TASK DESCRIPTION
Where the line containing "house plant: none" appears in the records below, begin there and repeat each line exactly through the final one, dropping all pictures.

[Records from a collection]
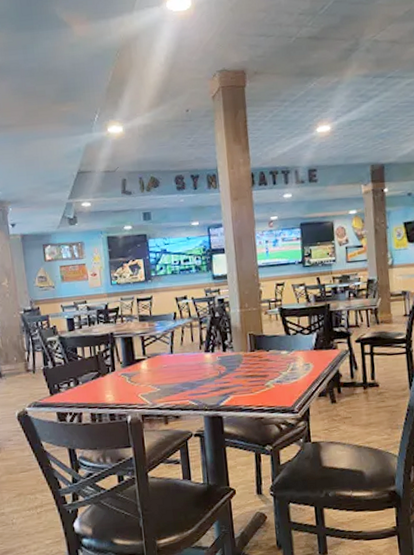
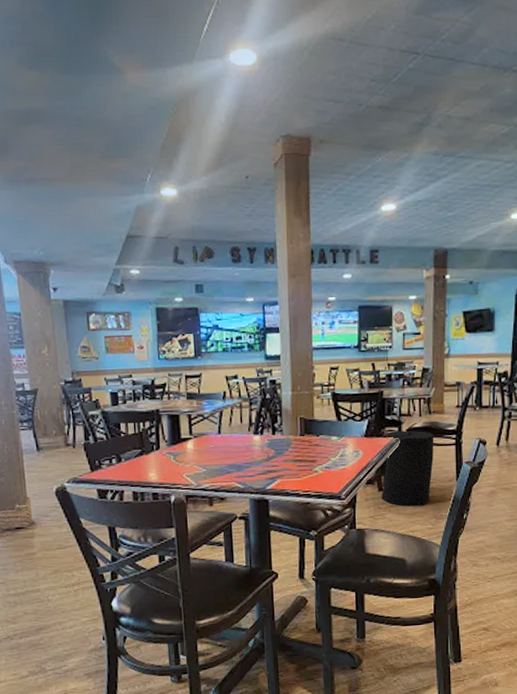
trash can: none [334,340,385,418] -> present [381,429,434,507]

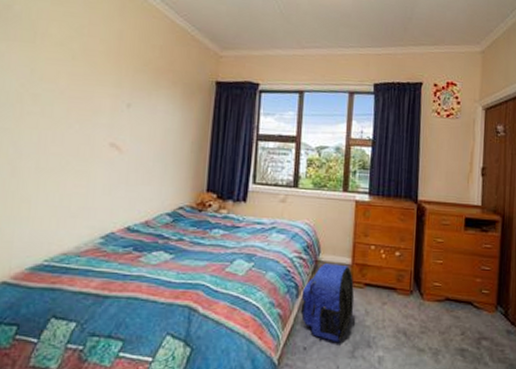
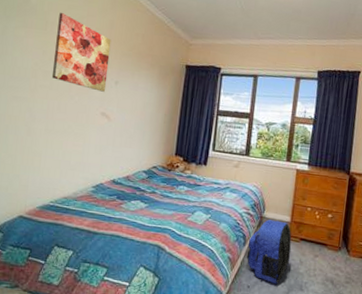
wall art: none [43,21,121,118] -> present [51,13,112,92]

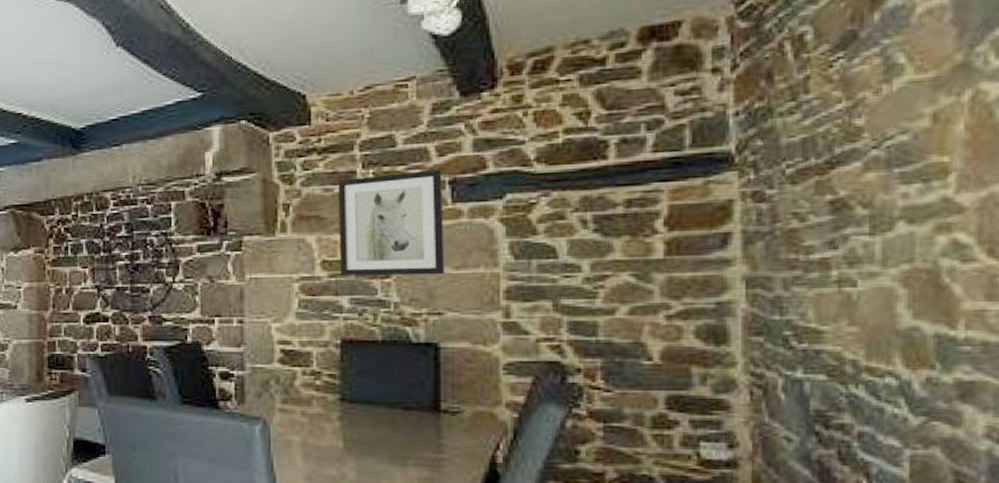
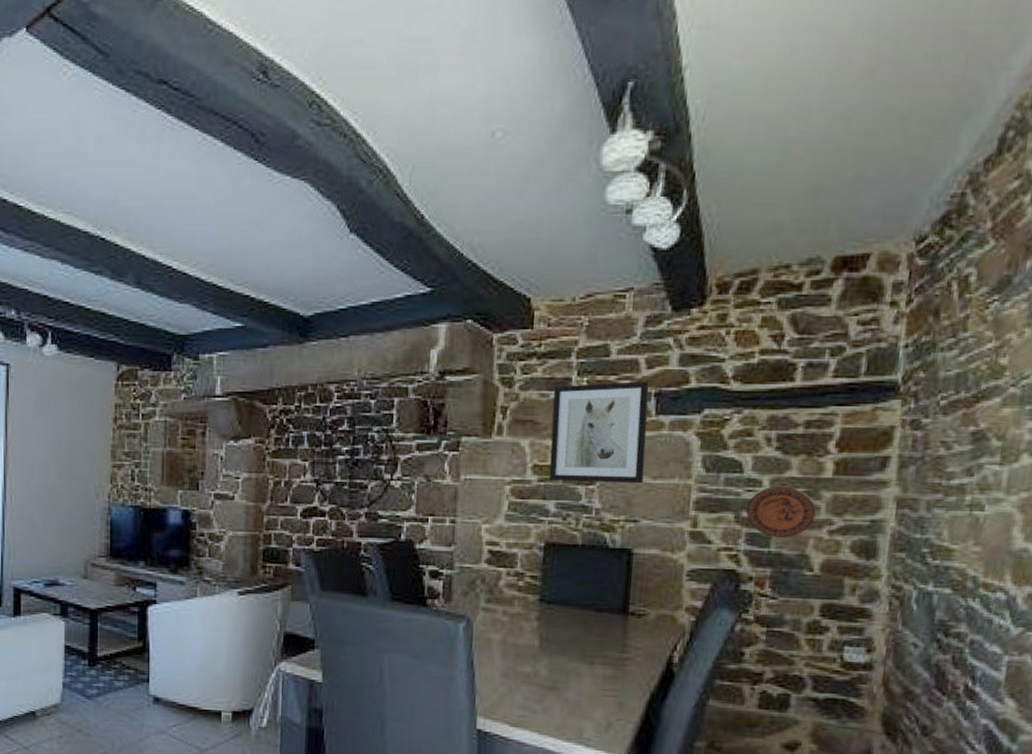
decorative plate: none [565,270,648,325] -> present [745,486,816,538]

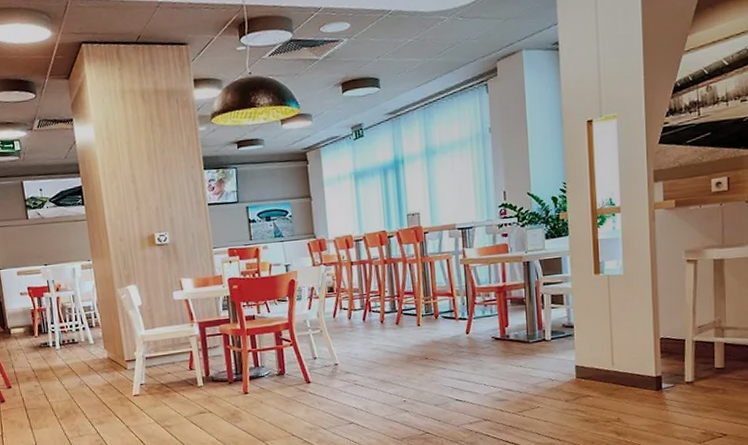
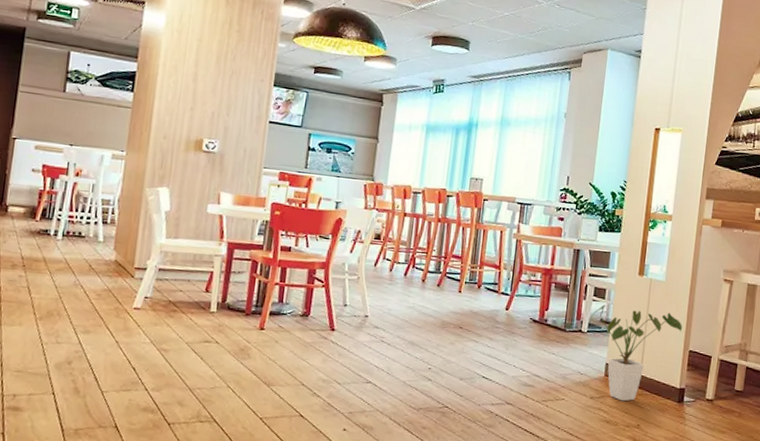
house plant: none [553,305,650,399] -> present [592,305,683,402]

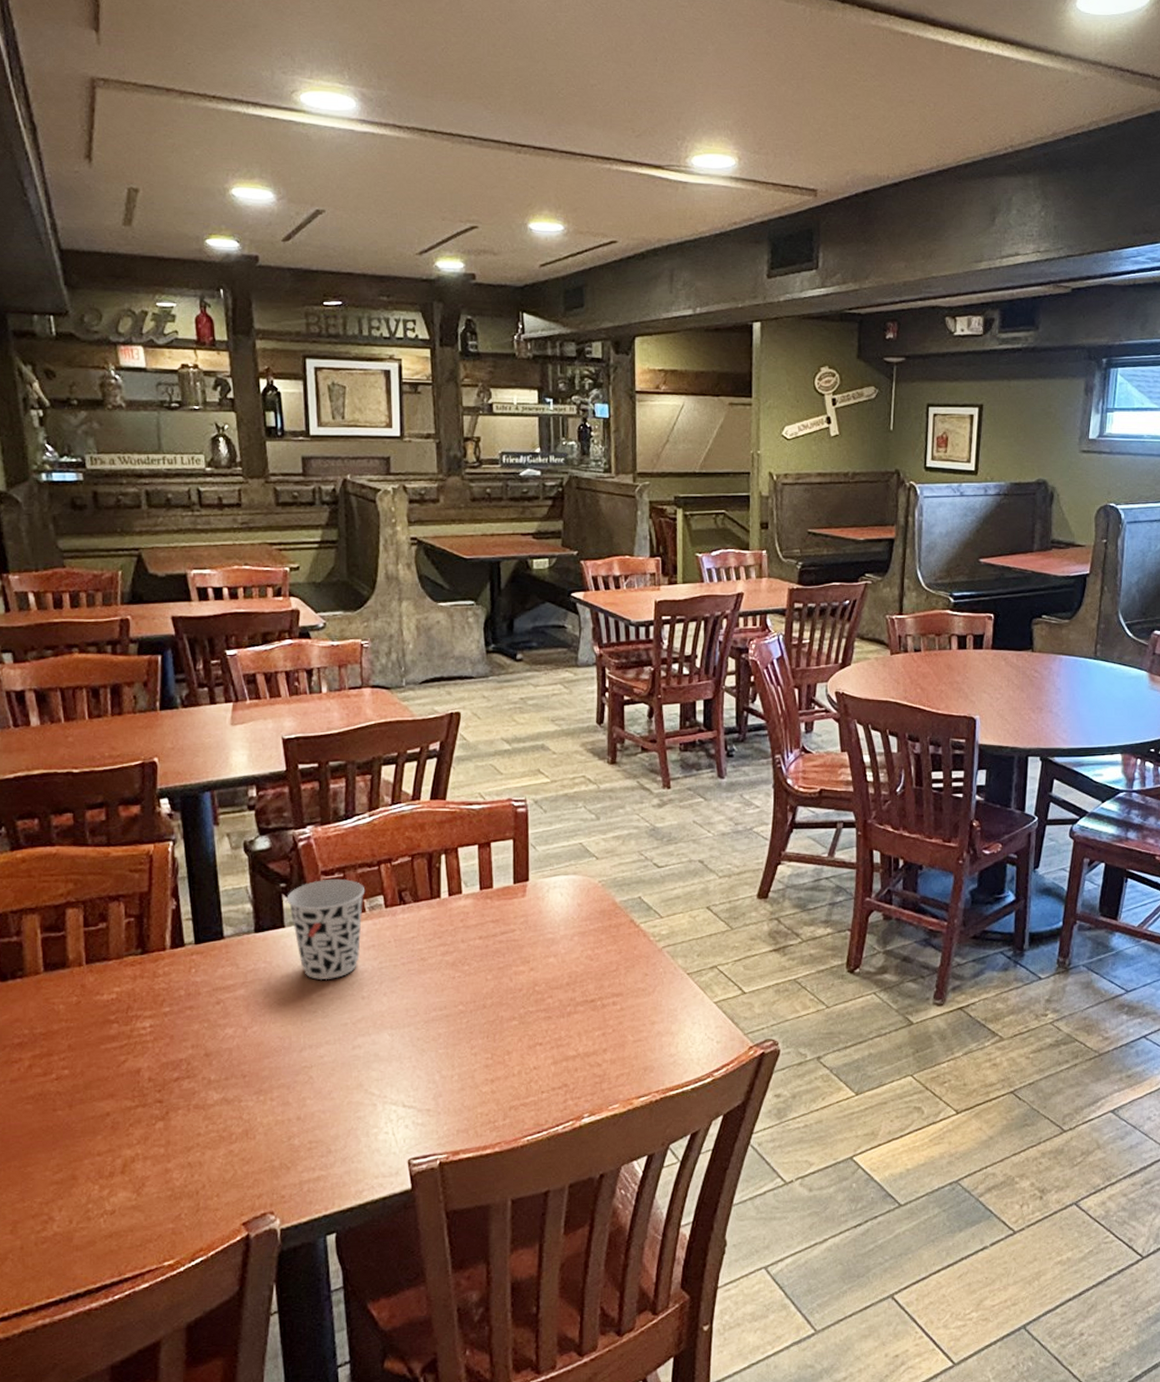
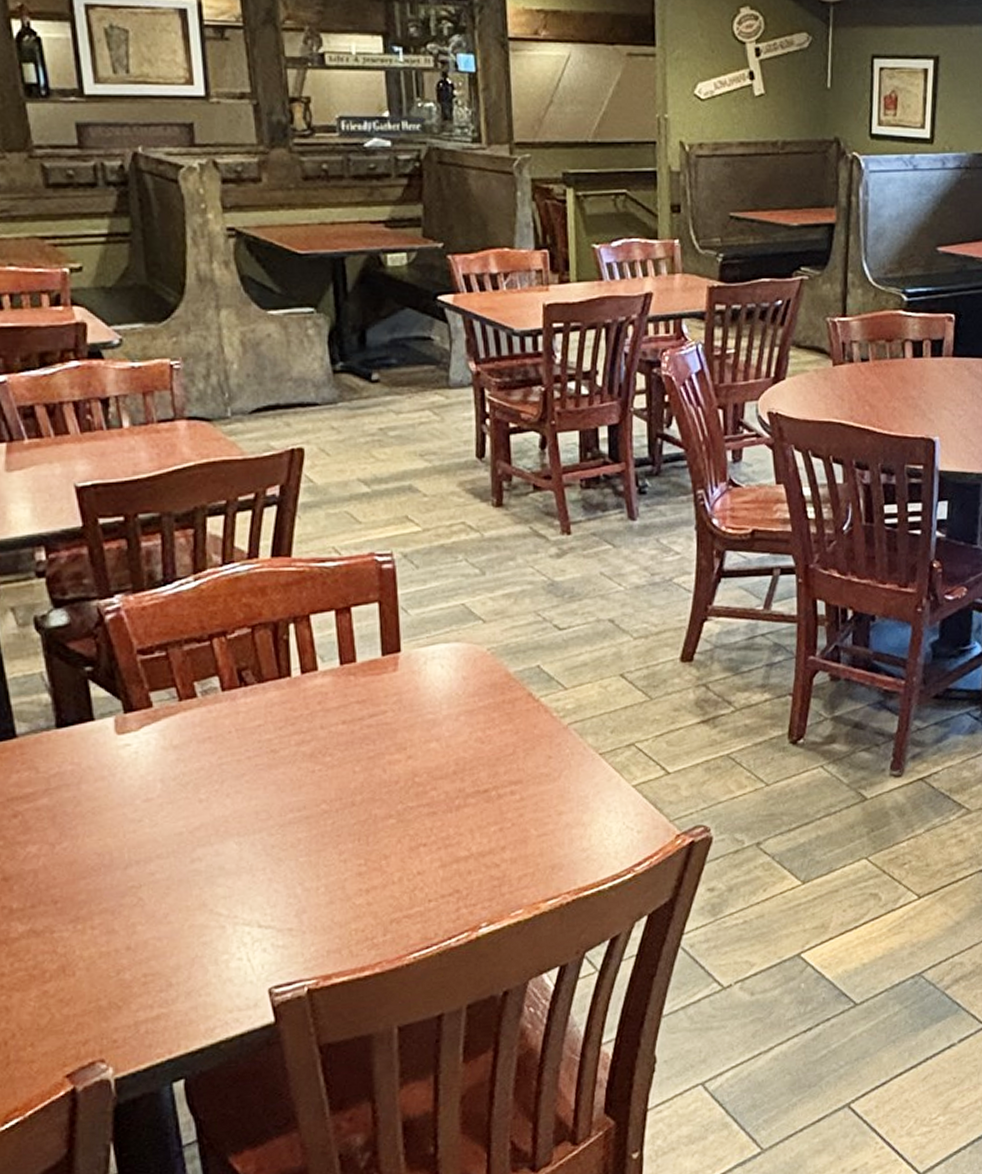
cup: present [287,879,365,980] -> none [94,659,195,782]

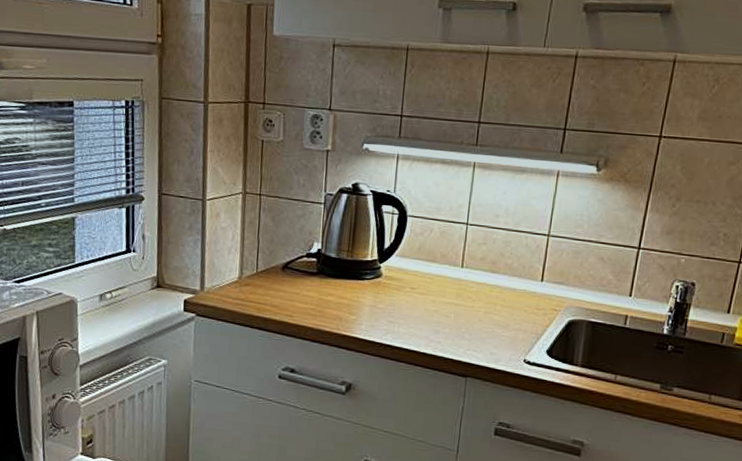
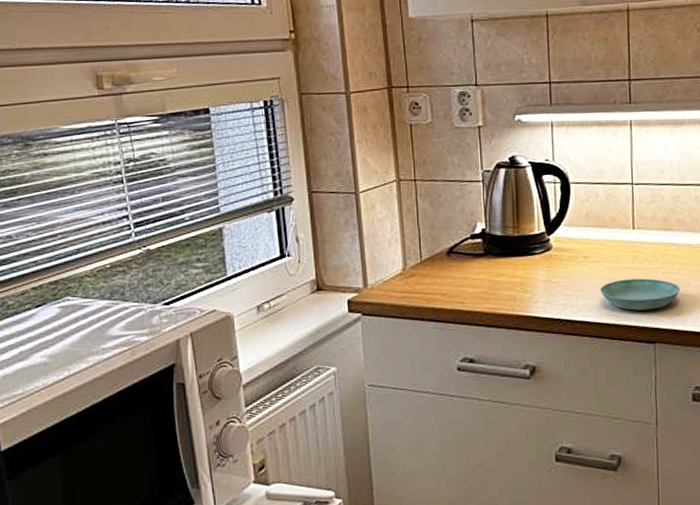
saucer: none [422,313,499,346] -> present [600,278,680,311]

SOLUTION
house plant: none [553,305,650,399] -> present [592,305,683,402]

cup: present [287,879,365,980] -> none [94,659,195,782]

saucer: none [422,313,499,346] -> present [600,278,680,311]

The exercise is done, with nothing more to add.